Who let your lodge to me, will vouch me honest.

I am ashamed to tell you what I am—

At least, as yet. Some day, perhaps.

 

MELLISH [nearer]. Coo-ee!

 

LYDIA. His voice is nearer. Fare you well, my tenant.

When next your rent falls due, come to the castle.

Pay me in person. Sir: your most obedient. [She curtsies and goes.

 

CASHEL. Lives in this castle! Owns this park! A lady

Marry a prizefighter! Impossible.

And yet the prizefighter must marry her.

 

Enter Mellish

 

Ensanguined swine, whelped by a doggish dam,

Is this thy park, that thou, with voice obscene,

Fillst it with yodeled yells, and screamst my name

For all the world to know that Cashel Byron

Is training here for combat.

 

MELLISH. Swine you me?

I've caught you, have I? You have found a woman.

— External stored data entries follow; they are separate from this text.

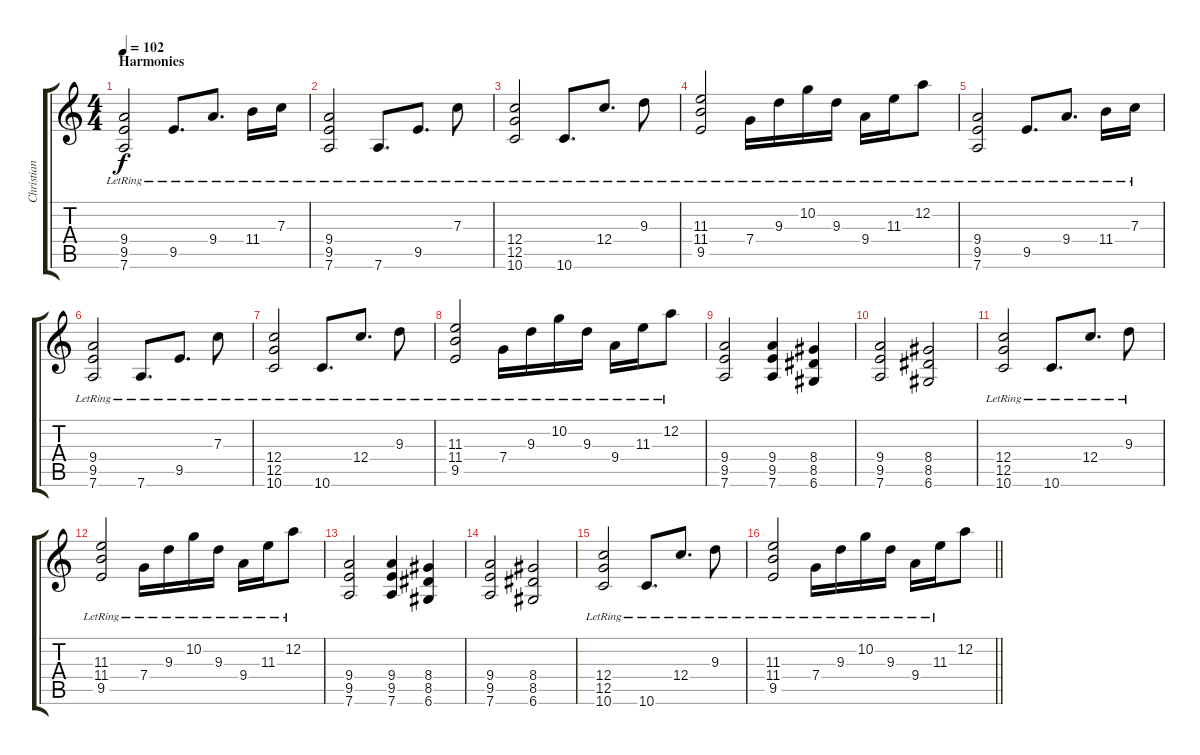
\track ("Christian" "Christian") {instrument distortionguitar}
\staff {score tabs}
\tuning (D4 A3 F3 C3 G2 D2) {hide}
\ts (4 4)
\section ("" "Harmonies")
\tempo 102
\clef g2
\ks c
(9.4{lr} 9.5{lr} 7.6{lr}).2{dy f} 9.5{lr}.8{d} 9.4{lr}.8{d} 11.4{lr}.16 7.3{lr}.16 |
(9.4{lr} 9.5{lr} 7.6{lr}).2 7.6{lr}.8{d} 9.5{lr}.8{d} 7.3{lr}.8 |
(12.4{lr} 12.5{lr} 10.6{lr}).2 10.6{lr}.8{d} 12.4{lr}.8{d} 9.3{lr}.8 |
(11.3{lr} 11.4{lr} 9.5{lr}).2 7.4{lr}.16 9.3{lr}.16 10.2{lr}.16 9.3{lr}.16 9.4{lr}.16 11.3{lr}.16 12.2{lr}.8 |
(9.4{lr} 9.5{lr} 7.6{lr}).2 9.5{lr}.8{d} 9.4{lr}.8{d} 11.4{lr}.16 7.3{lr}.16 |
(9.4{lr} 9.5{lr} 7.6{lr}).2 7.6{lr}.8{d} 9.5{lr}.8{d} 7.3{lr}.8 |
(12.4{lr} 12.5{lr} 10.6{lr}).2 10.6{lr}.8{d} 12.4{lr}.8{d} 9.3{lr}.8 |
(11.3{lr} 11.4{lr} 9.5{lr}).2 7.4{lr}.16 9.3{lr}.16 10.2{lr}.16 9.3{lr}.16 9.4{lr}.16 11.3{lr}.16 12.2{lr}.8 |
(9.4 9.5 7.6).2 (9.4 9.5 7.6).4 (8.4 8.5 6.6).4 |
(9.4 9.5 7.6).2 (8.4 8.5 6.6).2 |
(12.4{lr} 12.5{lr} 10.6{lr}).2 10.6{lr}.8{d} 12.4{lr}.8{d} 9.3{lr}.8 |
(11.3{lr} 11.4{lr} 9.5{lr}).2 7.4{lr}.16 9.3{lr}.16 10.2{lr}.16 9.3{lr}.16 9.4{lr}.16 11.3{lr}.16 12.2{lr}.8 |
(9.4 9.5 7.6).2 (9.4 9.5 7.6).4 (8.4 8.5 6.6).4 |
(9.4 9.5 7.6).2 (8.4 8.5 6.6).2 |
(12.4{lr} 12.5{lr} 10.6{lr}).2 10.6{lr}.8{d} 12.4{lr}.8{d} 9.3{lr}.8 |
\barLineRight lightlight
(11.3{lr} 11.4{lr} 9.5{lr}).2 7.4{lr}.16 9.3{lr}.16 10.2{lr}.16 9.3{lr}.16 9.4{lr}.16 11.3{lr}.16 12.2.8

Let her shew here again, I'll set the dog on her.

I will. I say it. And my name's Bob Mellish.

 

CASHEL. Change thy initial and be truly hight

Hellish. As for thy dog, why dost thou keep one

And bark thyself? Begone.

 

MELLISH. I'll not begone.

You shall come back with me and do your duty—

Your duty to your backers, do you hear?

You have not punched the bag this blessed day.

 

CASHEL. The putrid bag engirdled by thy belt

Invites my fist.

 

MELLISH [weeping]. Ingrate! O wretched lot!

Who would a trainer be? O Mellish, Mellish,

Trainer of heroes, builder-up of brawn,

Vicarious victor, thou createst champions

That quickly turn thy tyrants. But beware:

Without me thou art nothing. Disobey me,

And all thy boasted strength shall fall from thee.

With flaccid muscles and with failing breath

Facing the fist of thy more faithful foe,

I'll see thee on the grass cursing the day

Thou didst forswear thy training.

 

CASHEL. Noisome quack

That canst not from thine own abhorrent visage

Take one carbuncle, thou contaminat'st

Even with thy presence my untainted blood

Preach abstinence to rascals like thyself

Rotten with surfeiting. Leave me in peace.

This grove is sacred: thou profanest it.

Hence! I have business that concerns thee not.

 

MELLISH. Ay, with your woman. You will lose your fight.

Have you forgot your duty to your backers?

Oh, what a sacred thing your duty is!